EXID recently hit a momentous milestone in their four-year career as they finally released their first-ever studio album, Street. With this new album, the girls are joining in on the wave of summer comebacks and this time, they’re ditching the sketchy car mechanic get-up and are ready to show off their hotelier skills in their latest music video for their album’s title track, “L.I.E.”[youtube https://www.youtube.com/watch?v=RnDSODY7bVE]
Right off the bat, without taking the lyrics into consideration, the song sounds a bit of a disjointed hot mess. While it is a staple in K-pop to try and fit two to three different genres in one song, “L.I.E” failed to do that gracefully which is definitely a downer considering how the track was able to deliver some pretty solid vocals from Solji and Hyerin and a strong rap verse from LE, who just happened to take part in the production and composition of “L.I.E.”
From the quirky background synths of the first verse and the subtle reggaeton-influenced refrain to the sudden electro shifts post-chorus, “L.I.E” felt like it was trying too hard which can confuse listeners, especially once you do look up the lyrics and understand that the song is supposed to be an empowering track about catching your beau cheat on you and not having to put up with his BS anymore.
On that note, while there’s definitely much to be said about the instrumentals of “L.I.E.”, the lyrics on the other hand is cutting it to the chase — the girl knows that you’re a cheater and she no longer wants to get caught up in your stupid web of lies.
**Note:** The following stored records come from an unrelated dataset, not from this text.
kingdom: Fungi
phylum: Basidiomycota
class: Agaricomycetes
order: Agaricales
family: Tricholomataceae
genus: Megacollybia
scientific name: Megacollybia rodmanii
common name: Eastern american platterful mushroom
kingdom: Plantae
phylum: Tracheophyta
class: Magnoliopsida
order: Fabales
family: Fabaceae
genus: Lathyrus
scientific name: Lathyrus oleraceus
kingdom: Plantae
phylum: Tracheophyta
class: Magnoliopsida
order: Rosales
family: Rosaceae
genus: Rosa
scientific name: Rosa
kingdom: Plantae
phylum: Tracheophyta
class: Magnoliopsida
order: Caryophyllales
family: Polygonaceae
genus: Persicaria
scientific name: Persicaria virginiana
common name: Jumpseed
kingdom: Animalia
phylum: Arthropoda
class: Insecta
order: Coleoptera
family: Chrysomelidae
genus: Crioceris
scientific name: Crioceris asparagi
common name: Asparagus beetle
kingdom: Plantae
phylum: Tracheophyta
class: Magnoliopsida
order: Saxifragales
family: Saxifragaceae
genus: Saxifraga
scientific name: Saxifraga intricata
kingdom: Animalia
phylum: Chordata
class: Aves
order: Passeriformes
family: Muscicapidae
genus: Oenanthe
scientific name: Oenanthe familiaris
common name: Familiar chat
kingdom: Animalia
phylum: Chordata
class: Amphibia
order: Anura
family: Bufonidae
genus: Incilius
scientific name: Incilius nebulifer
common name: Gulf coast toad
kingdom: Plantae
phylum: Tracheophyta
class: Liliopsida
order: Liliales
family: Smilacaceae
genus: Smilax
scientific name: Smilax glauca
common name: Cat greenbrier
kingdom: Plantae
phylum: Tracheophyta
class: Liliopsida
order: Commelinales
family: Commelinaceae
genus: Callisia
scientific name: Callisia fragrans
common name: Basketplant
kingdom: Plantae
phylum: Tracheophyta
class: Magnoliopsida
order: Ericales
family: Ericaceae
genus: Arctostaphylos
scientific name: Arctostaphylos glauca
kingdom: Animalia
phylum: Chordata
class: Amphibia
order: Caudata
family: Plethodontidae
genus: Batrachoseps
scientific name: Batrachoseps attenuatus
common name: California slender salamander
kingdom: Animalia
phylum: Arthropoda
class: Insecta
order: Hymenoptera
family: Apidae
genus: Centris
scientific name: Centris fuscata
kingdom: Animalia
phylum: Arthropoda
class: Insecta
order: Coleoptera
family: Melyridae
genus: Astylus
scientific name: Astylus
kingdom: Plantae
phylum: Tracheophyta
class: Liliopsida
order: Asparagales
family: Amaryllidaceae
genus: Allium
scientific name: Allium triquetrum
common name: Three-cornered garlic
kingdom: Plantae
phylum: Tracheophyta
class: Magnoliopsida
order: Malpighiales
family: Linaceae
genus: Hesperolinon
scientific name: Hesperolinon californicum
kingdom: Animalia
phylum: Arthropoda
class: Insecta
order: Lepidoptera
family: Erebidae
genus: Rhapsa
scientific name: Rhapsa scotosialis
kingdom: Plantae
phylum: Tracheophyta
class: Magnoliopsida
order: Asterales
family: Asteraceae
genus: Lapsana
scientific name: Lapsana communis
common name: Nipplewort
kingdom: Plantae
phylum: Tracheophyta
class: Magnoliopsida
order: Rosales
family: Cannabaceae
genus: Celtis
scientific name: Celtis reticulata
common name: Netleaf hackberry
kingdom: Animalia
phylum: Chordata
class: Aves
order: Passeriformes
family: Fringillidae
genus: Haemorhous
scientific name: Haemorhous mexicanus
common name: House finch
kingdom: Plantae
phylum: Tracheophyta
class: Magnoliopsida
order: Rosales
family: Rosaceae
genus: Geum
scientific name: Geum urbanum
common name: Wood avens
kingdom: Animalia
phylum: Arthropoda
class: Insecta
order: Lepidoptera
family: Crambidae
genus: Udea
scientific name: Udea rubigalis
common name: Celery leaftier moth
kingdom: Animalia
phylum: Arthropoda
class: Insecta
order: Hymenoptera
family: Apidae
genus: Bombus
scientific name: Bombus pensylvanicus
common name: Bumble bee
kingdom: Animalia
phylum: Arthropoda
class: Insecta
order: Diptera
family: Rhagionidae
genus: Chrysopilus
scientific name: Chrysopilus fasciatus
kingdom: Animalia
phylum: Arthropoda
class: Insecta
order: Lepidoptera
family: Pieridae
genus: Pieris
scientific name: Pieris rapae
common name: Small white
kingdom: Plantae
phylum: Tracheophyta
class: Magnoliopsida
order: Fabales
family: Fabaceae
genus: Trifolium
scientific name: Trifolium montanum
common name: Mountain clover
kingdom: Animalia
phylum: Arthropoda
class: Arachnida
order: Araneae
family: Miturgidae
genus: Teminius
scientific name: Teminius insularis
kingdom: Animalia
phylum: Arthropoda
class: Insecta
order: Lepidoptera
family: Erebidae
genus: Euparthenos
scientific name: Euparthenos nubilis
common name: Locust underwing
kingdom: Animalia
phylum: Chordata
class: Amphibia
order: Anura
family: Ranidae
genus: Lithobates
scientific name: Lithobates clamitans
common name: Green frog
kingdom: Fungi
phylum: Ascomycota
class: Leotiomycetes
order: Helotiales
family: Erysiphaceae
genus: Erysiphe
There are no attempts of vague aegyo, cutely asking oppa why he did this and that, nor are there any fleeting moments of hesitation in which the narrator is still bargaining whether or not her boyfriend really is a cheater. There’s none of that in “L.I.E.” and that’s probably one of its few redeeming factors — that it strays away from your typical K-pop sugarcoating by straight up praying that the cheating boyfriend dies and goes to hell, even going as far as wishing that he should have never been born.
BABY I Know I Know
The more I think about you
It makes me go crazier, because of your
Lie Lie Lie Lie EH EH
Lie Lie Lie Lie EH EH
I pray that you keep this up until you die
And go to hell
GO (GO) TO HELL (GO AWAY)
OH BABY you
You should have never been born
And now there’s the music video of this song.
Let’s be real about this: EXID has always been one of those go-to girl groups when it comes to sexy concepts and the music video for “L.I.E.” definitely did not shy away from that. Definitely. The amount of sexual innuendo in the video was so overbearing to the point of being almost hilarious and ridiculous and while this may bring in some discomfort to some viewers, there’s actually an interesting narrative behind all of this sexy hotelier get-up.
The MV starts off with a couple arriving at a hotel, possibly to stay the night. Immediately, this is something that most of us would associate with adultery narratives: the cheating partner going on secret trysts with a lover at some sleazy hotel or motel. Then you have the EXID members portraying various hotel staff with Junghwa being the valet, Hani being the receptionist, Hyerin as the maid, LE the elevator girl, and Solji the bellhop.
The girls initially appear fed up and bored as if they see this sort of scenario every single day, yet as the video progresses, we see them eventually depict the different ways a person would react or cope with the realization of a cheating partner. Hani seems in a daze — the shock of a cheating boyfriend still unable to sink in; Solji doesn’t seem to care anymore because she knows she’s too good for him; and there’s Hyerin who at certain parts of the video can be seen breaking down and going crazy because she’s been played for a fool. The music video eventually concludes after a random dance break and the symbolic explosion of a male figure
Obviously, despite what sort of possibly ‘profound message’ that this music video has to offer (and despite how it borrowed some beautiful aesthetics from Wes Anderson‘s Grand Budapest Hotel), there’s still no justifying the way the girls were way too sexualized and objectified in the music video. Even if we were to say that this has always been EXID’s image, the music video greatly takes away from what could have been a really good message because of how it distracts viewers from what the song is really trying to say.
The producers of the “L.I.E.” music video could have easily made a cliched narrative centered around a revenge plot (hey, if AOA Cream was able to do it with cheesy graphics and aegyo, then EXID could have done it with their own version as well) that would showcase these girls as people who are not be toyed around and cheated on. Instead, we are given this rather mediocre MV with images that just continue to perpetuate sexist notions which sometimes do lead to the act of cheating and affairs.
What were your thoughts after listening to “L.I.E” and watching the music video? Did you think it was just right for an EXID release?